Please restate every entry exactly. Leave out the pictures.

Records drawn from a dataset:
+-------+

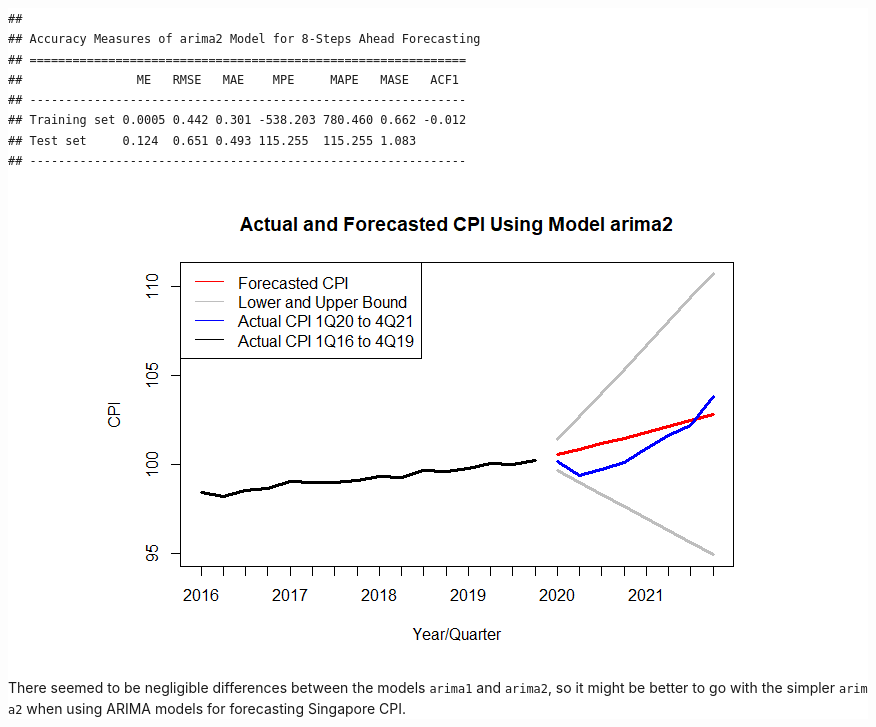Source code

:     ## 
    ## Accuracy Measures of arima2 Model for 8-Steps Ahead Forecasting
    ## =============================================================
    ##                ME   RMSE   MAE    MPE     MAPE   MASE   ACF1 
    ## -------------------------------------------------------------
    ## Training set 0.0005 0.442 0.301 -538.203 780.460 0.662 -0.012
    ## Test set     0.124  0.651 0.493 115.255  115.255 1.083       
    ## -------------------------------------------------------------

<img src="Forecasting-Singapore-CPI-Using-Different-Time-Series-Models_files/figure-gfm/plot f_arima2-1.png" style="display: block; margin: auto;" />

There seemed to be negligible differences between the models `arima1`
and `arima2`, so it might be better to go with the simpler `arima2` when
using ARIMA models for forecasting Singapore CPI.
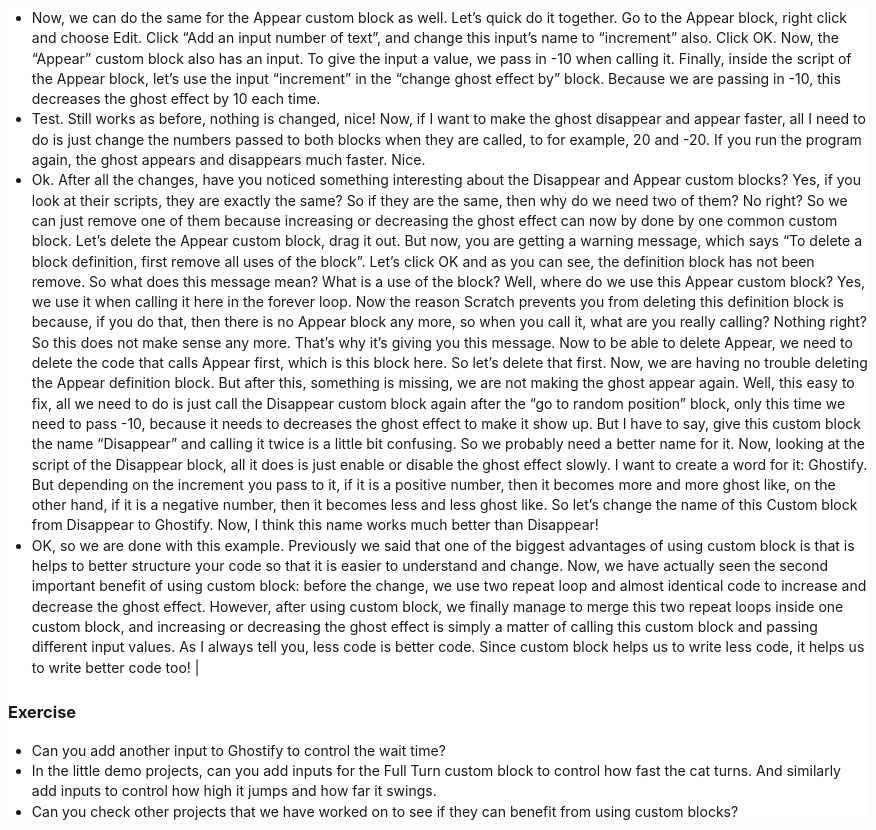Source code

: * Now, we can do the same for the Appear custom block as well. Let’s quick do it together. Go to the Appear block, right click and choose Edit. Click “Add an input number of text”, and change this input’s name to “increment” also. Click OK. Now, the “Appear” custom block also has an input. To give the input a value, we pass in -10 when calling it. Finally, inside the script of the Appear block, let’s use the input “increment” in the “change ghost effect by” block. Because we are passing in -10, this decreases the ghost effect by 10 each time.
* Test. Still works as before, nothing is changed, nice! Now, if I want to make the ghost disappear and appear faster, all I need to do is just change the numbers passed to both blocks when they are called, to for example, 20 and -20. If you run the program again, the ghost appears and disappears much faster. Nice. 
* Ok. After all the changes, have you noticed something interesting about the Disappear and Appear custom blocks? Yes, if you look at their scripts, they are exactly the same? So if they are the same, then why do we need two of them? No right? So we can just remove one of them because increasing or decreasing the ghost effect can now by done by one common custom block. Let’s delete the Appear custom block, drag it out. But now, you are getting a warning message, which says “To delete a block definition, first remove all uses of the block”. Let’s click OK and as you can see, the definition block has not been remove. So what does this message mean? What is a use of the block? Well, where do we use this Appear custom block? Yes, we use it when calling it here in the forever loop. Now the reason Scratch prevents you from deleting this definition block is because, if you do that, then there is no Appear block any more, so when you call it, what are you really calling? Nothing right? So this does not make sense any more. That’s why it’s giving you this message. Now to be able to delete Appear, we need to delete the code that calls Appear first, which is this block here. So let’s delete that first. Now, we are having no trouble deleting the Appear definition block. But after this, something is missing, we are not making the ghost appear again. Well, this easy to fix, all we need to do is just call the Disappear custom block again after the “go to random position” block, only this time we need to pass -10, because it needs to decreases the ghost effect to make it show up. But I have to say, give this custom block the name “Disappear” and calling it twice is a little bit confusing. So we probably need a better name for it. Now, looking at the script of the Disappear block, all it does is just enable or disable the ghost effect slowly. I want to create a word for it: Ghostify. But depending on the increment you pass to it, if it is a positive number, then it becomes more and more ghost like, on the other hand, if it is a negative number, then it becomes less and less ghost like. So let’s change the name of this Custom block from Disappear to Ghostify. Now, I think this name works much better than Disappear!
* OK, so we are done with this example. Previously we said that one of the biggest advantages of using custom block is that is helps to better structure your code so that it is easier to understand and change. Now, we have actually seen the second important benefit of using custom block: before the change, we use two repeat loop and almost identical code to increase and decrease the ghost effect. However, after using custom block, we finally manage to merge this two repeat loops inside one custom block, and increasing or decreasing the ghost effect is simply a matter of calling this custom block and passing different input values. As I always tell you, less code is better code. Since custom block helps us to write less code, it helps us to write better code too! |

### Exercise

- Can you add another input to Ghostify to control the wait time?
- In the little demo projects, can you add inputs for the Full Turn custom block to control how fast the cat turns. And similarly add inputs to control how high it jumps and how far it swings.
- Can you check other projects that we have worked on to see if they can benefit from using custom blocks?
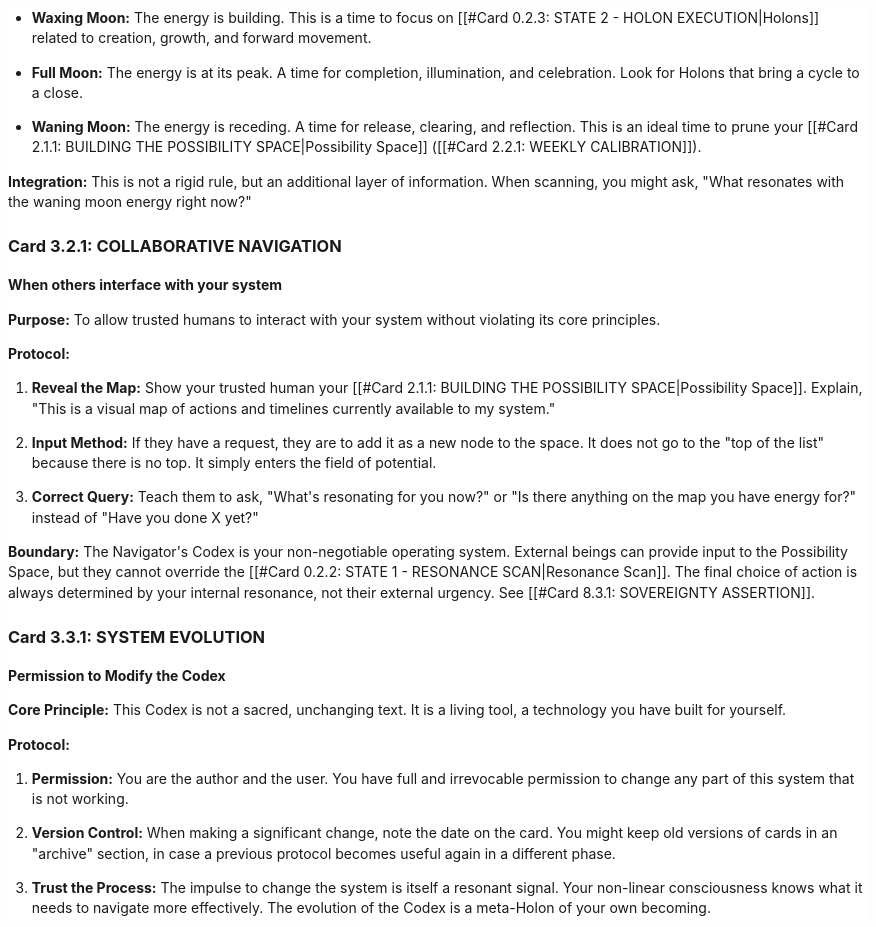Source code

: - **Waxing Moon:** The energy is building. This is a time to focus on [[#Card 0.2.3: STATE 2 - HOLON EXECUTION|Holons]] related to creation, growth, and forward movement.
    
- **Full Moon:** The energy is at its peak. A time for completion, illumination, and celebration. Look for Holons that bring a cycle to a close.
    
- **Waning Moon:** The energy is receding. A time for release, clearing, and reflection. This is an ideal time to prune your [[#Card 2.1.1: BUILDING THE POSSIBILITY SPACE|Possibility Space]] ([[#Card 2.2.1: WEEKLY CALIBRATION]]).
    

**Integration:** This is not a rigid rule, but an additional layer of information. When scanning, you might ask, "What resonates with the waning moon energy right now?"

### Card 3.2.1: COLLABORATIVE NAVIGATION

**When others interface with your system**

**Purpose:** To allow trusted humans to interact with your system without violating its core principles.

**Protocol:**

1. **Reveal the Map:** Show your trusted human your [[#Card 2.1.1: BUILDING THE POSSIBILITY SPACE|Possibility Space]]. Explain, "This is a visual map of actions and timelines currently available to my system."
    
2. **Input Method:** If they have a request, they are to add it as a new node to the space. It does not go to the "top of the list" because there is no top. It simply enters the field of potential.
    
3. **Correct Query:** Teach them to ask, "What's resonating for you now?" or "Is there anything on the map you have energy for?" instead of "Have you done X yet?"
    

**Boundary:** The Navigator's Codex is your non-negotiable operating system. External beings can provide input to the Possibility Space, but they cannot override the [[#Card 0.2.2: STATE 1 - RESONANCE SCAN|Resonance Scan]]. The final choice of action is always determined by your internal resonance, not their external urgency. See [[#Card 8.3.1: SOVEREIGNTY ASSERTION]].

### Card 3.3.1: SYSTEM EVOLUTION

**Permission to Modify the Codex**

**Core Principle:** This Codex is not a sacred, unchanging text. It is a living tool, a technology you have built for yourself.

**Protocol:**

1. **Permission:** You are the author and the user. You have full and irrevocable permission to change any part of this system that is not working.
    
2. **Version Control:** When making a significant change, note the date on the card. You might keep old versions of cards in an "archive" section, in case a previous protocol becomes useful again in a different phase.
    
3. **Trust the Process:** The impulse to change the system is itself a resonant signal. Your non-linear consciousness knows what it needs to navigate more effectively. The evolution of the Codex is a meta-Holon of your own becoming.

+-------+

### Answer:
Source code

:     ## 
    ## Accuracy Measures of arima2 Model for 8-Steps Ahead Forecasting
    ## =============================================================
    ##                ME   RMSE   MAE    MPE     MAPE   MASE   ACF1 
    ## -------------------------------------------------------------
    ## Training set 0.0005 0.442 0.301 -538.203 780.460 0.662 -0.012
    ## Test set     0.124  0.651 0.493 115.255  115.255 1.083       
    ## -------------------------------------------------------------

<img src="Forecasting-Singapore-CPI-Using-Different-Time-Series-Models_files/figure-gfm/plot f_arima2-1.png" style="display: block; margin: auto;" />

There seemed to be negligible differences between the models `arima1`
and `arima2`, so it might be better to go with the simpler `arima2` when
using ARIMA models for forecasting Singapore CPI.
Source code

: * Now, we can do the same for the Appear custom block as well. Let’s quick do it together. Go to the Appear block, right click and choose Edit. Click “Add an input number of text”, and change this input’s name to “increment” also. Click OK. Now, the “Appear” custom block also has an input. To give the input a value, we pass in -10 when calling it. Finally, inside the script of the Appear block, let’s use the input “increment” in the “change ghost effect by” block. Because we are passing in -10, this decreases the ghost effect by 10 each time.
* Test. Still works as before, nothing is changed, nice! Now, if I want to make the ghost disappear and appear faster, all I need to do is just change the numbers passed to both blocks when they are called, to for example, 20 and -20. If you run the program again, the ghost appears and disappears much faster. Nice. 
* Ok. After all the changes, have you noticed something interesting about the Disappear and Appear custom blocks? Yes, if you look at their scripts, they are exactly the same? So if they are the same, then why do we need two of them? No right? So we can just remove one of them because increasing or decreasing the ghost effect can now by done by one common custom block. Let’s delete the Appear custom block, drag it out. But now, you are getting a warning message, which says “To delete a block definition, first remove all uses of the block”. Let’s click OK and as you can see, the definition block has not been remove. So what does this message mean? What is a use of the block? Well, where do we use this Appear custom block? Yes, we use it when calling it here in the forever loop. Now the reason Scratch prevents you from deleting this definition block is because, if you do that, then there is no Appear block any more, so when you call it, what are you really calling? Nothing right? So this does not make sense any more. That’s why it’s giving you this message. Now to be able to delete Appear, we need to delete the code that calls Appear first, which is this block here. So let’s delete that first. Now, we are having no trouble deleting the Appear definition block. But after this, something is missing, we are not making the ghost appear again. Well, this easy to fix, all we need to do is just call the Disappear custom block again after the “go to random position” block, only this time we need to pass -10, because it needs to decreases the ghost effect to make it show up. But I have to say, give this custom block the name “Disappear” and calling it twice is a little bit confusing. So we probably need a better name for it. Now, looking at the script of the Disappear block, all it does is just enable or disable the ghost effect slowly. I want to create a word for it: Ghostify. But depending on the increment you pass to it, if it is a positive number, then it becomes more and more ghost like, on the other hand, if it is a negative number, then it becomes less and less ghost like. So let’s change the name of this Custom block from Disappear to Ghostify. Now, I think this name works much better than Disappear!
* OK, so we are done with this example. Previously we said that one of the biggest advantages of using custom block is that is helps to better structure your code so that it is easier to understand and change. Now, we have actually seen the second important benefit of using custom block: before the change, we use two repeat loop and almost identical code to increase and decrease the ghost effect. However, after using custom block, we finally manage to merge this two repeat loops inside one custom block, and increasing or decreasing the ghost effect is simply a matter of calling this custom block and passing different input values. As I always tell you, less code is better code. Since custom block helps us to write less code, it helps us to write better code too! |

### Exercise

- Can you add another input to Ghostify to control the wait time?
- In the little demo projects, can you add inputs for the Full Turn custom block to control how fast the cat turns. And similarly add inputs to control how high it jumps and how far it swings.
- Can you check other projects that we have worked on to see if they can benefit from using custom blocks?
Source code

: - **Waxing Moon:** The energy is building. This is a time to focus on [[#Card 0.2.3: STATE 2 - HOLON EXECUTION|Holons]] related to creation, growth, and forward movement.
    
- **Full Moon:** The energy is at its peak. A time for completion, illumination, and celebration. Look for Holons that bring a cycle to a close.
    
- **Waning Moon:** The energy is receding. A time for release, clearing, and reflection. This is an ideal time to prune your [[#Card 2.1.1: BUILDING THE POSSIBILITY SPACE|Possibility Space]] ([[#Card 2.2.1: WEEKLY CALIBRATION]]).
    

**Integration:** This is not a rigid rule, but an additional layer of information. When scanning, you might ask, "What resonates with the waning moon energy right now?"

### Card 3.2.1: COLLABORATIVE NAVIGATION

**When others interface with your system**

**Purpose:** To allow trusted humans to interact with your system without violating its core principles.

**Protocol:**

1. **Reveal the Map:** Show your trusted human your [[#Card 2.1.1: BUILDING THE POSSIBILITY SPACE|Possibility Space]]. Explain, "This is a visual map of actions and timelines currently available to my system."
    
2. **Input Method:** If they have a request, they are to add it as a new node to the space. It does not go to the "top of the list" because there is no top. It simply enters the field of potential.
    
3. **Correct Query:** Teach them to ask, "What's resonating for you now?" or "Is there anything on the map you have energy for?" instead of "Have you done X yet?"
    

**Boundary:** The Navigator's Codex is your non-negotiable operating system. External beings can provide input to the Possibility Space, but they cannot override the [[#Card 0.2.2: STATE 1 - RESONANCE SCAN|Resonance Scan]]. The final choice of action is always determined by your internal resonance, not their external urgency. See [[#Card 8.3.1: SOVEREIGNTY ASSERTION]].

### Card 3.3.1: SYSTEM EVOLUTION

**Permission to Modify the Codex**

**Core Principle:** This Codex is not a sacred, unchanging text. It is a living tool, a technology you have built for yourself.

**Protocol:**

1. **Permission:** You are the author and the user. You have full and irrevocable permission to change any part of this system that is not working.
    
2. **Version Control:** When making a significant change, note the date on the card. You might keep old versions of cards in an "archive" section, in case a previous protocol becomes useful again in a different phase.
    
3. **Trust the Process:** The impulse to change the system is itself a resonant signal. Your non-linear consciousness knows what it needs to navigate more effectively. The evolution of the Codex is a meta-Holon of your own becoming.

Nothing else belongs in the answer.